The hypoconulid is a talonid cusp in some mammals, but is enlarged and forms a separate lobe in mice. The authors found that full development of this structure requires a higher dose of EDA than does the rest of the talonid, and shows even wider variation in its response to EDA. Finally, the anteroconid in mice — another feature that arose late in rodent evolution — requires the highest EDA dose to regenerate, and shows the broadest variation when regenerated. Its position on the tooth corresponds to the 'pseudo-talonid' that arose in some early-divergent mammals that died out before the end of the Mesozoic. Harjunmaa and co-workers' experiment therefore demonstrates that modern-day mice still have the developmental potential to replicate evolutionary events that occurred long ago, in the now-extinct mammals of the Mesozoic12.

The level of EDA required to give rise to individual molar characteristics therefore seems to provide information about how robust their development is. When studying how morphogenesis drives evolution13, it will be crucial to bear in mind that the sensitivity of a particular tooth feature to EDA activity may indicate the likelihood of an evolutionary transformation producing that feature. For example, as mentioned above, talonid-like features evolved twice — in the basal diversification of modern mammals and in early-divergent groups of the Mesozoic. Variable sensitivities to gene-expression dosage and signalling strength can serve as a measure of the evolutionary variability of each tooth feature, and may underpin the many convergences and reversals of tooth evolution observed in the mammalian fossil record.

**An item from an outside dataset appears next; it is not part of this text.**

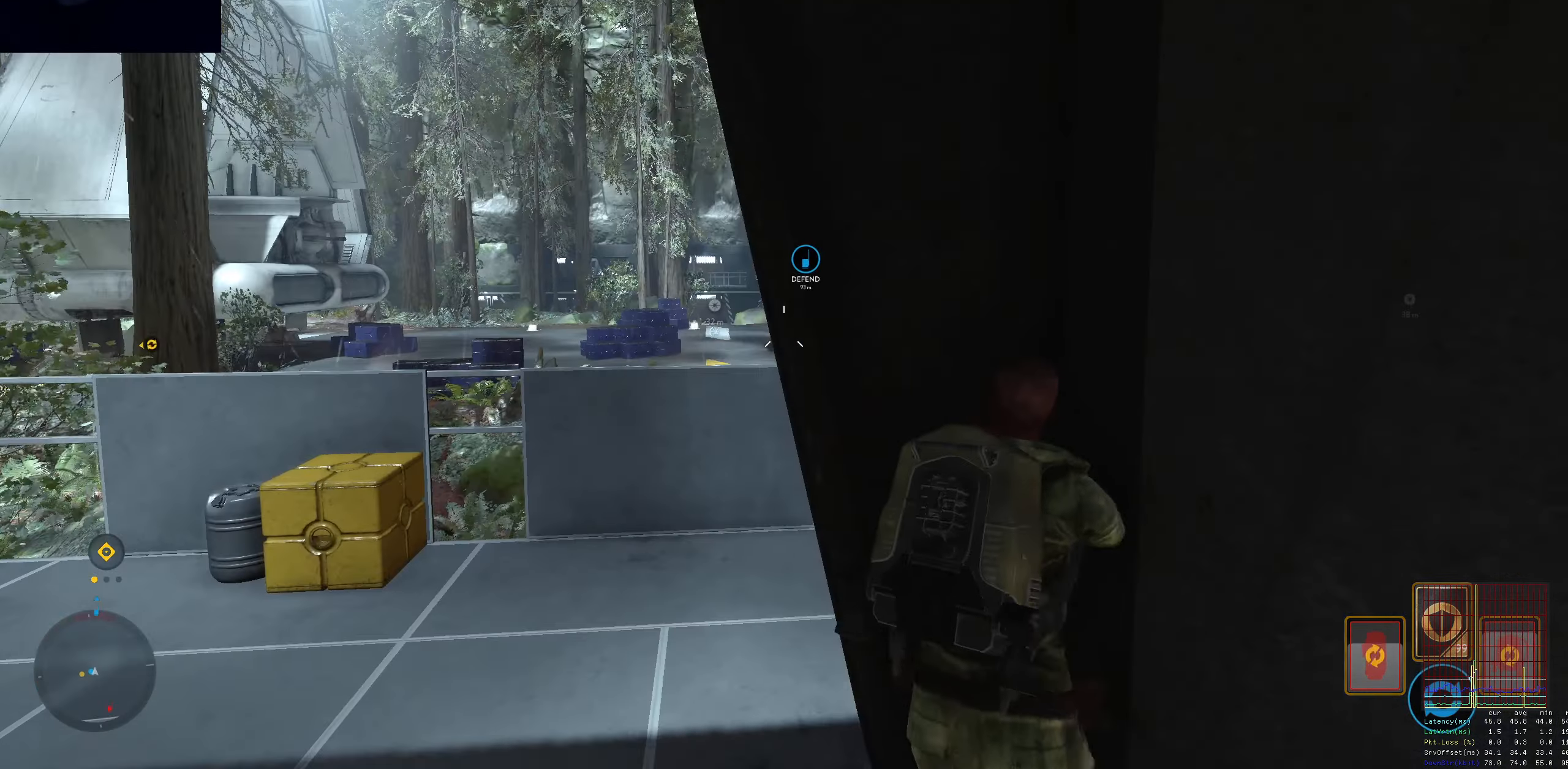
{"keys": [], "mouse": [], "events": [[16, "w", "up"], [66, "d", "up"]]}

Eda and Shh have varying effects on many vertebrate structures, so it can be hard to tease apart which evolutionary feature is controlled by which part of the gene network. Harjunmaa et al. have cleared this hurdle in a welcome development that brings us closer to being able to test how changes in morphogenesis affect the final shape of evolving teeth as seen in the fossil record. Genetic engineering of developmental processes in vitro is a fruitful way to decipher how the shape of organs or other biological structures is modified by evolution.